*** Opening PROVIDED DATA ***

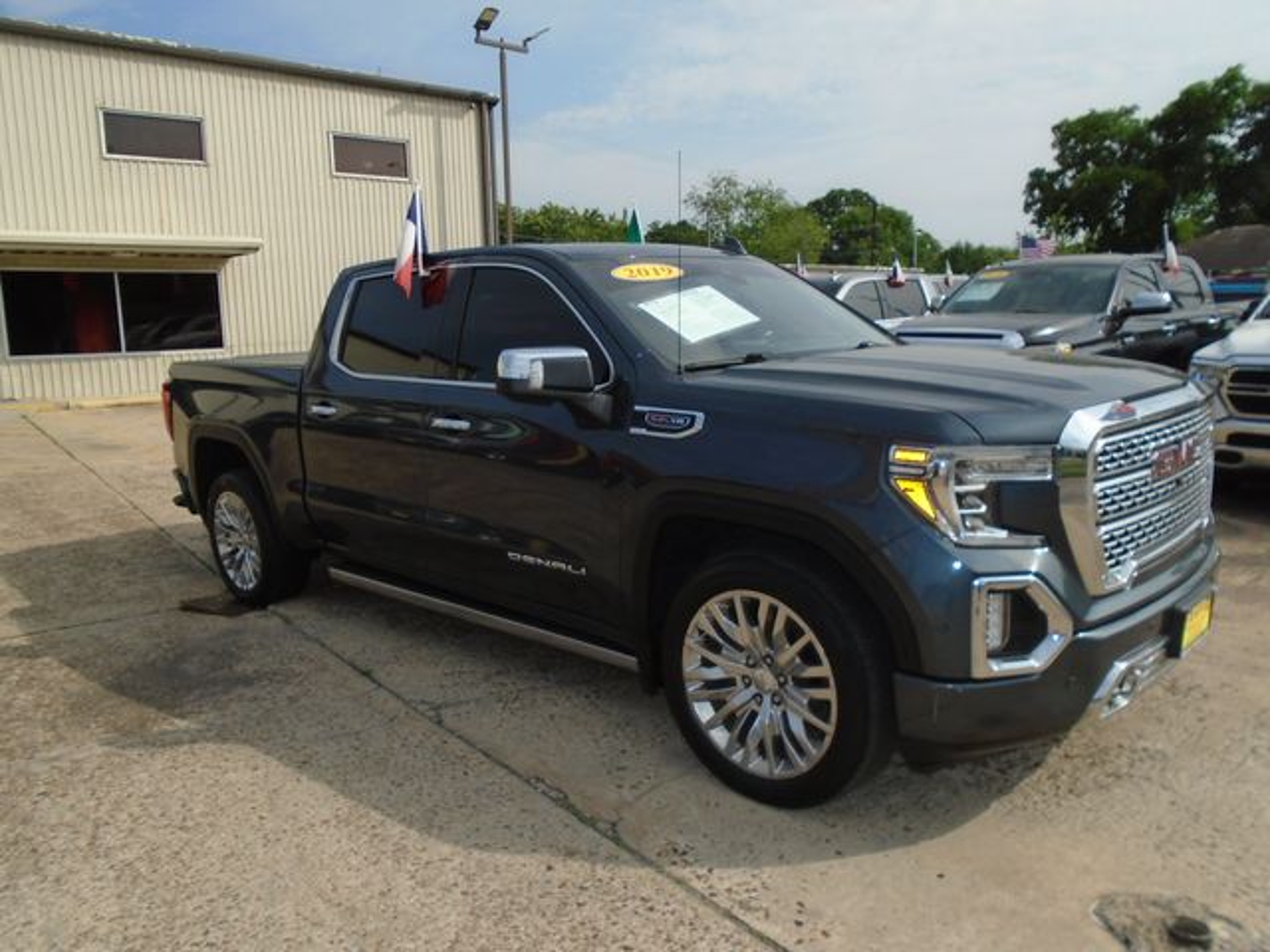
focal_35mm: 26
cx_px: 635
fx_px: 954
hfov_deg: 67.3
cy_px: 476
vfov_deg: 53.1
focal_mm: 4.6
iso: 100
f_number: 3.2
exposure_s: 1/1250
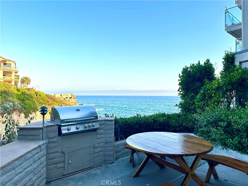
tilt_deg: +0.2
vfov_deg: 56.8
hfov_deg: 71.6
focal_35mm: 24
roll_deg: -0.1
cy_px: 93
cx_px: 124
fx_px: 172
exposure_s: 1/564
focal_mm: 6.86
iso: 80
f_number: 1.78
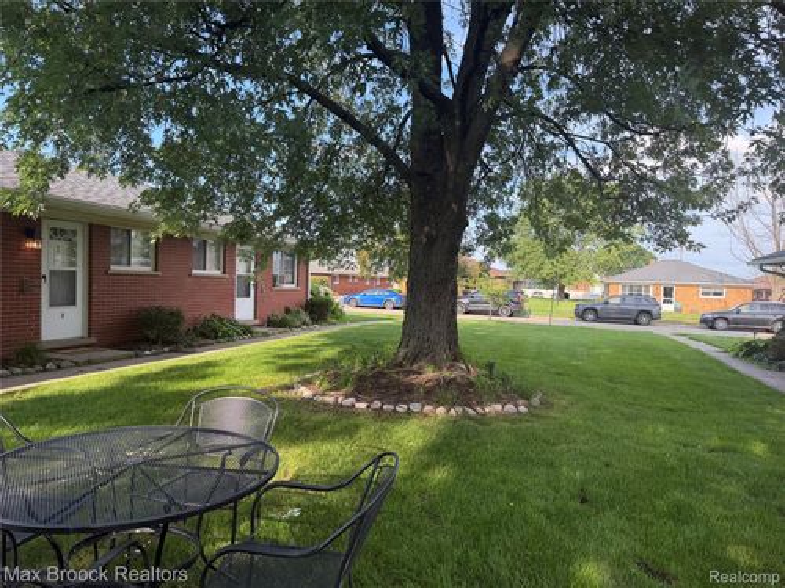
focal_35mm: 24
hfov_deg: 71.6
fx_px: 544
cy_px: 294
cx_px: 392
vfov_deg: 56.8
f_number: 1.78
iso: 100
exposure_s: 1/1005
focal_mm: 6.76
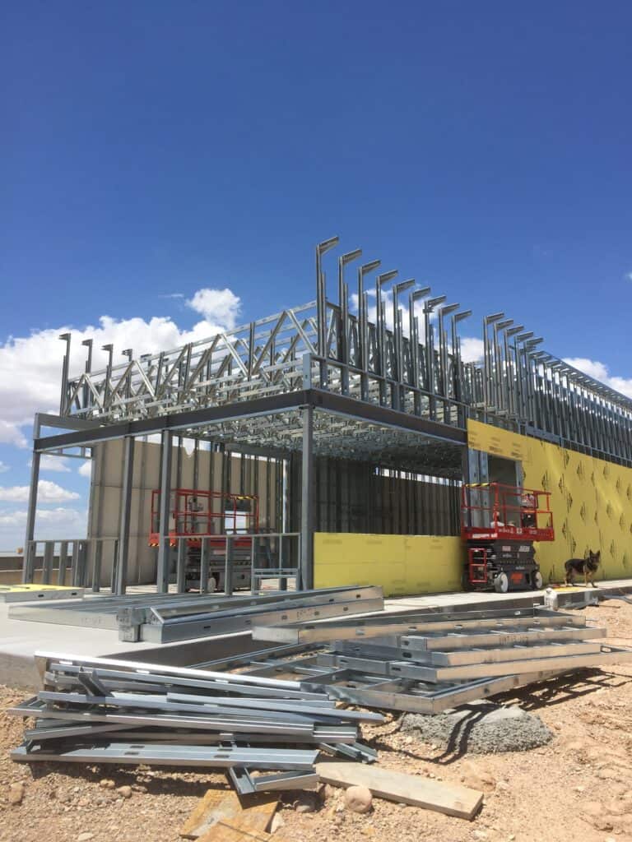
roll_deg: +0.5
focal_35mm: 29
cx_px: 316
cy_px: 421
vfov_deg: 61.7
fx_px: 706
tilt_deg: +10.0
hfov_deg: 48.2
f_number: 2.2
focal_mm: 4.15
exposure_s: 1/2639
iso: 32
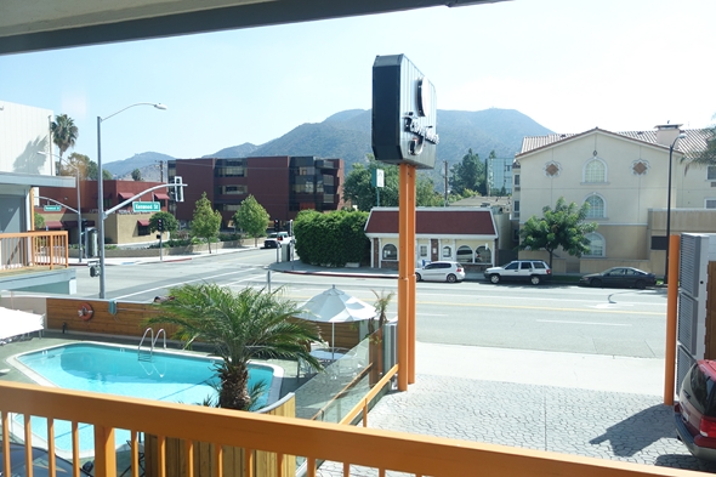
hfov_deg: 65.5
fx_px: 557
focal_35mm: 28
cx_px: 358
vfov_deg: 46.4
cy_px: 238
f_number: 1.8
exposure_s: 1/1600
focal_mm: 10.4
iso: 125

*** Closing PROVIDED DATA ***
*** Opening PROVIDED DATA ***

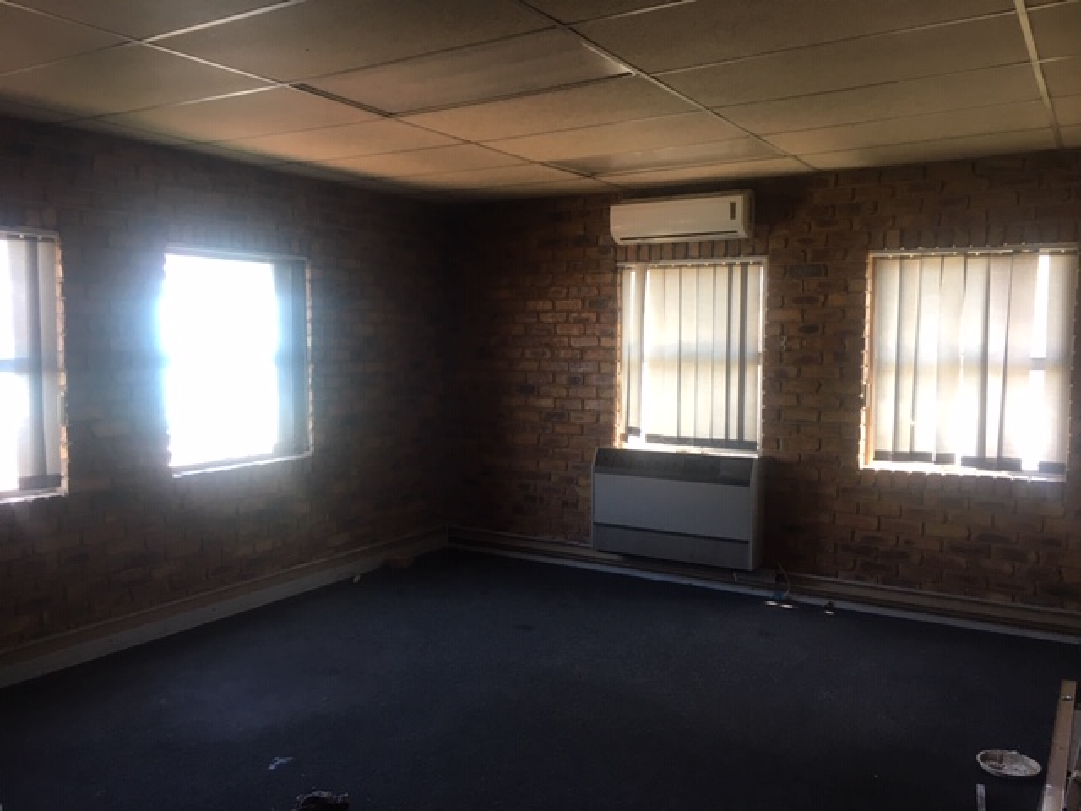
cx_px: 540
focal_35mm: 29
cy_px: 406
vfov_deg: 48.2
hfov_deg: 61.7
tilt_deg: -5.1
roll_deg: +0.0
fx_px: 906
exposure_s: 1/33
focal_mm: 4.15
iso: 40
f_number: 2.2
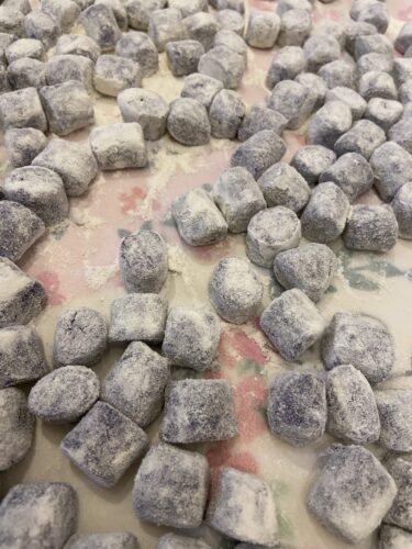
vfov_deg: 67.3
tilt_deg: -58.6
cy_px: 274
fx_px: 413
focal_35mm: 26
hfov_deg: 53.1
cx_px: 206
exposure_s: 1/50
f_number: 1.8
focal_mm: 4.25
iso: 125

*** Closing PROVIDED DATA ***
*** Opening PROVIDED DATA ***

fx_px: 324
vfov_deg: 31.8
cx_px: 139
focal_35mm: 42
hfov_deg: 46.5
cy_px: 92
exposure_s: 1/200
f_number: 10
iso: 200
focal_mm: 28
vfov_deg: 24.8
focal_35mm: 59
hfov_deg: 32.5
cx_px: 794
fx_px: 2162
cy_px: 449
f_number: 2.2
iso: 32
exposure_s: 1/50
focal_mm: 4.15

*** Closing PROVIDED DATA ***

◆ **HOW TO COMPLETE THIS TASK**
Exactly the lines above, from the one containing "roll_deg: -0.1" down to the one containing "roll_deg: +0.5", are to be repeated, including both ends. Pictures are not part of the copy.

◆ **ANSWER SECTION**
roll_deg: -0.1
cy_px: 93
cx_px: 124
fx_px: 172
exposure_s: 1/564
focal_mm: 6.86
iso: 80
f_number: 1.78
focal_35mm: 24
hfov_deg: 71.6
fx_px: 544
cy_px: 294
cx_px: 392
vfov_deg: 56.8
f_number: 1.78
iso: 100
exposure_s: 1/1005
focal_mm: 6.76
roll_deg: +0.5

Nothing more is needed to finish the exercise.